The Life of Chuck

The Life Of Chuck

After having success adapting Stephen King novels Gerald’s Game and Doctor Sleep to the big screen, writer and director Mike Flanagan goes to the King well once more with The Life Of Chuck. Besides departing from the horror genre, what sets his third King film in a row apart from the previous two is that the source material this time is a novella, a part of the 2020 compilation book If It Bleeds. But just because the story is shorter doesn’t mean it’s short on big ideas and weighty themes, all of which Flanagan wrings out from the 100 or so pages for his cinematic rendering. With a sprawling cast filled with faces that have popped up throughout Flanagan’s oeuvre, it’s an existential drama that will land as life-affirming and soul-stirring to some but predominantly hit me hollow, despite its best efforts and intentions.

Told in three acts that move in reverse order, The Life Of Chuck opens things on a dire note, introducing us to high school teacher Marty (Chiwetel Ejiofor) trying to hold the attention of his students as the world seems to be falling apart. Constant news of cataclysmic weather events and a worldwide internet outage has folks more divided and scared than ever, prompting Marty to reach out to his ex-wife Felicia (Karen Gillan) for comfort. As they join hands for what seems to be the end of the world, billboards and TV ads crop up everywhere, thanking a man dressed in accounting garb named Chuck (Tom Hiddleston) for “39 great years”. We then flash back to pivotal moments in Chuck’s life, those marked by love, loss and lighting up the dance floor with some electric moves.

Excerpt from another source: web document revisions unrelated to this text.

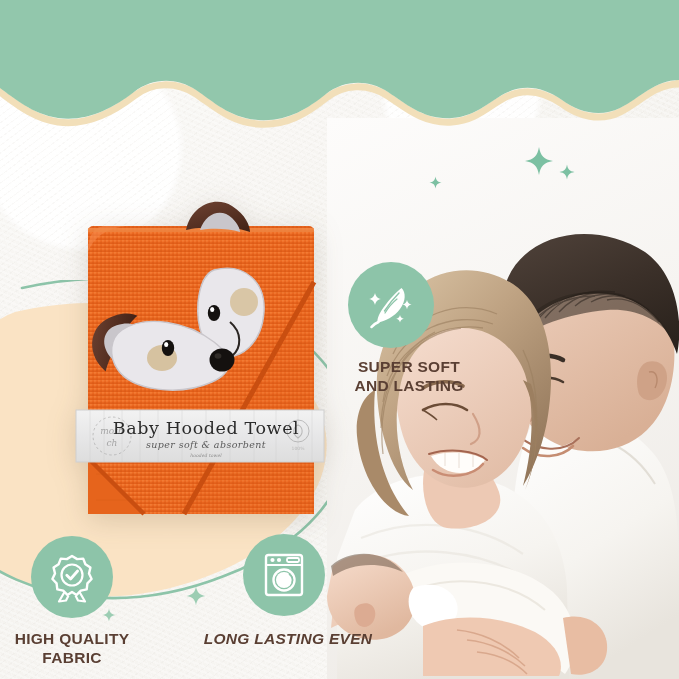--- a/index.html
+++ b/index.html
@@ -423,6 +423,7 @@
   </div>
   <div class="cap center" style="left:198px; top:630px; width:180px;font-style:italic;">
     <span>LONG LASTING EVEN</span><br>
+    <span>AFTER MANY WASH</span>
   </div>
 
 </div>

Structurally, The Life Of Chuck begs us to ask the questions who is Chuck and how does his story relate to the end of the known universe but Flanagan seems content to let us stew for a while. The film’s first act — well, technically the story’s final act — is both portentous and pretentious, introducing myriad characters who wander around waxing philosophical in staid tones appropriate for dreary mood. I admire Flanagan starting this tale out on such unapologetically apocalyptic terms, rivaling the terror he brewed up with his The Haunting series on Netflix, despite this not overtly being a horror movie. But the unnerving pall cast over this opening chapter is completely at odds with the obstinately chipper demeanor of the two sections that follow.

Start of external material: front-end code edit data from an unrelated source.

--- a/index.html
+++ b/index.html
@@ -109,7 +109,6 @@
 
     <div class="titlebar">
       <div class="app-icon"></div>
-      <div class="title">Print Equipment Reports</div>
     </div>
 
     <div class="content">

The middle act of The Life Of Chuck might be the shortest of the three but is no doubt the linchpin of the film’s marketing and showcase for the film’s implicit “dance like no one’s watching” thesis. It also finds Nick Offerman filling us in on character detail via voiceover, initially helpful given the tonal switch-up but gradually doing too much of the heavy lifting that Flanagan should be doing as a storyteller. It turns out Chuck only has 9 months to live due to a brain tumor and while he’s away on an accounting conference, he’s taken to dance in front of a drummer busking on the streets of Boston. Thanks to La La Land and The Eras Tour choreographer Mandy Moore, the moves that Hiddleston puts on are genuinely impressive and mostly help us shake off the seemingly overwhelming sadness present in the segment previous.

That leads us to Act One, subtitled “I Contain Multitudes”, with all the professed profundity that Walt Whitman reference may connote. We learn of Chuck’s tragic loss of his parents at age 7, causing him to live with his grandparents, played by Mark Hamill and Mia Sara. What follows is effectively a montage of opportunities taken and paths unexplored as we see Chuck transition from boyhood into young adulthood. There are indeed some touching moments but the sentimentality is at odds with a narrative that feels conspicuously thin. I assume Flanagan wants his audience to come away with questions like “what does it all mean?” as opposed to “what was the point of that?” Stephen King novella adaptations Stand By Me and The Shawshank Redemption proved that the prolific writer’s shorter stories can work on-screen but The Life Of Chuck can’t quite find its own rhythm.

Score – 2.5/5

New movies coming to theaters this weekend:
28 Years Later, starring Jodie Comer and Aaron Taylor-Johnson, is a post-apocalyptic horror film following a group of survivors from a zombie-like Rage virus as their carry out their lives on a small island until one of the group leaves the island on a mission into the mainland.
Elio, starring Yonas Kibreab and Zoe Saldaña, is a science fiction adventure involving a young space fanatic with an active imagination who finds himself on a cosmic misadventure where he must form new bonds with alien lifeforms and navigate a crisis of intergalactic proportions.
Bride Hard, starring Rebel Wilson and Anna Camp, is a female-led action comedy which finds a mercenary group taking a lavish wedding hostage but meeting their match with a maid of honor who is actually a secret agent ready to defend her best friend’s wedding at any cost.